§ **GIVEN REQUEST**
Retype each row below, character for character.

§ **TASK DATA**
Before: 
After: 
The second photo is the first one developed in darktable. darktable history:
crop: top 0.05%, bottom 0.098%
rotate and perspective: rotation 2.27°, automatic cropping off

§ **WRITTEN SOLUTION**
Before: 
After: 
The second photo is the first one developed in darktable. darktable history:
crop: top 0.05%, bottom 0.098%
rotate and perspective: rotation 2.27°, automatic cropping off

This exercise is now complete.